▶ ZIEL:
Schreiben Sie aus dem Text über Tiere vor Erdbeben einen Abschnitt wortgetreu ab. Beginnen Sie bei den Worten mit „Dass es Sinn“ und hören Sie nach „Fazit der Forscher.“ auf.

▶ AUSGANGSDOKUMENT:
+++

Ratten und Schlangen

Für großes Aufsehen sorgten 1975 die Ereignisse vor einem Erdbeben in Haicheng. Dort wurde beobachtet, dass Ratten und Schlangen in großer Zahl ihre unterirdischen Winterquartiere verließen. Die Behörden ordneten daraufhin eine Evakuierung der Stadt an. Gerade noch rechtzeitig, denn einen Tag später erschütterte ein Erdbeben der Stärke 7,2 die Region und zerstörte die Stadt fast völlig.

Bauernhofforschung

Dass es Sinn macht, mehrere Populationen eines Ortes in die Analysen einzubeziehen, wird seit 2016 in den Abruzzen erforscht. Ein Wissenschafterteam reist jedes Jahr zur gleichen Jahreszeit auf einen bestimmten Bauernhof und versorgt die Tiere dort mit Halsbändern, die ihre Bewegungen minutiös aufzeichnen. Da die Region immer wieder von kleineren Erdbeben erschüttert wird, erhalten die Forscher ausreichend Material.

"Im Vorfeld der Beben sehen wir tatsächlich bestimmte Verhaltensmuster", sagt Martin Wikelski von der Forschungsgruppe. Hunde würden besonders sensibel reagieren, werden hektisch. Kühe bleiben hingegen vorerst ruhiger, lassen sich dann aber von den Hunden anstecken und trappeln mehr herum als sonst. Da sich die Mitglieder einer Tiergruppe auch gegenseitig beeinflussten, sei es also aufschlussreich, ein ganzes Kollektiv zu beobachten, so das Fazit der Forscher.

+++

▶ ANGEZEIGTE DATEN:
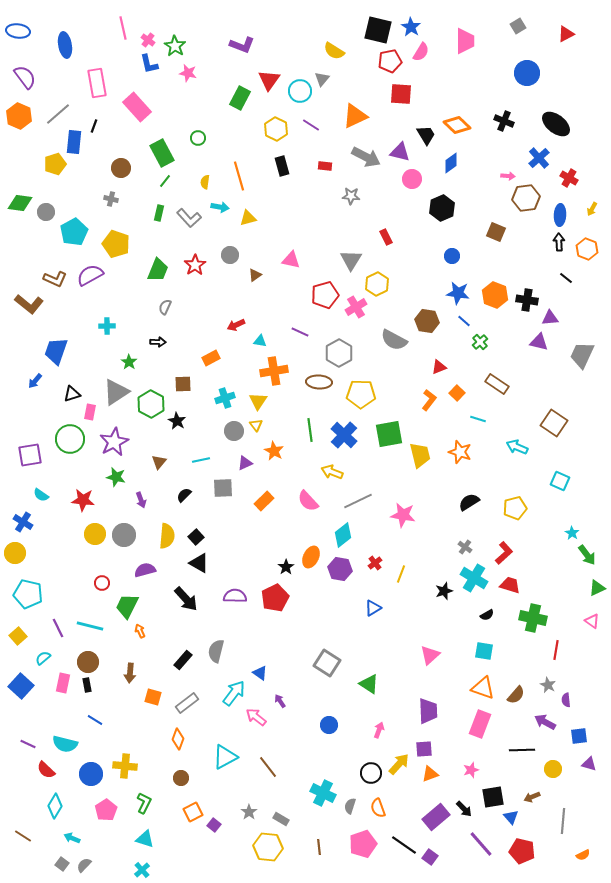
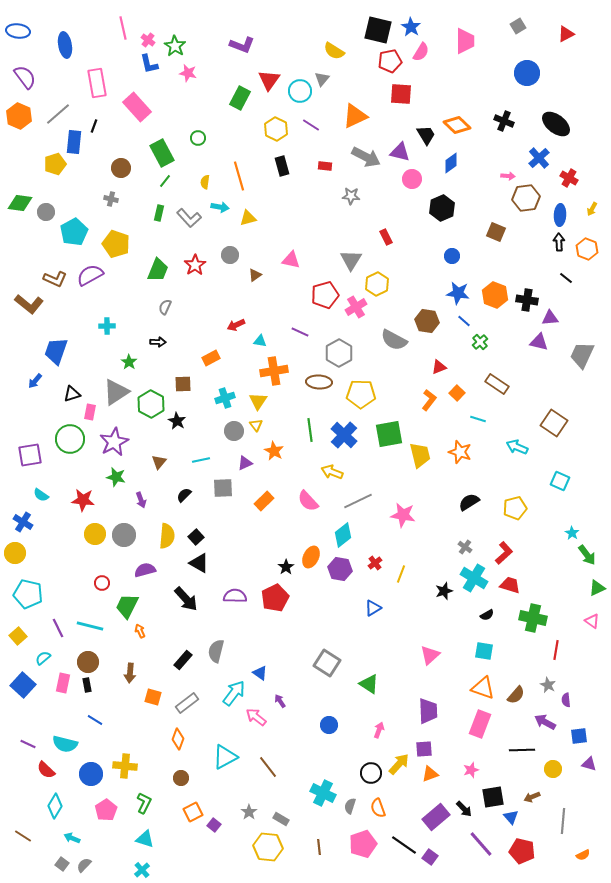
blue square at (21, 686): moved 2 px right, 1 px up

+++

▶ ERGEBNIS DER ÜBUNG:
Dass es Sinn macht, mehrere Populationen eines Ortes in die Analysen einzubeziehen, wird seit 2016 in den Abruzzen erforscht. Ein Wissenschafterteam reist jedes Jahr zur gleichen Jahreszeit auf einen bestimmten Bauernhof und versorgt die Tiere dort mit Halsbändern, die ihre Bewegungen minutiös aufzeichnen. Da die Region immer wieder von kleineren Erdbeben erschüttert wird, erhalten die Forscher ausreichend Material.

"Im Vorfeld der Beben sehen wir tatsächlich bestimmte Verhaltensmuster", sagt Martin Wikelski von der Forschungsgruppe. Hunde würden besonders sensibel reagieren, werden hektisch. Kühe bleiben hingegen vorerst ruhiger, lassen sich dann aber von den Hunden anstecken und trappeln mehr herum als sonst. Da sich die Mitglieder einer Tiergruppe auch gegenseitig beeinflussten, sei es also aufschlussreich, ein ganzes Kollektiv zu beobachten, so das Fazit der Forscher.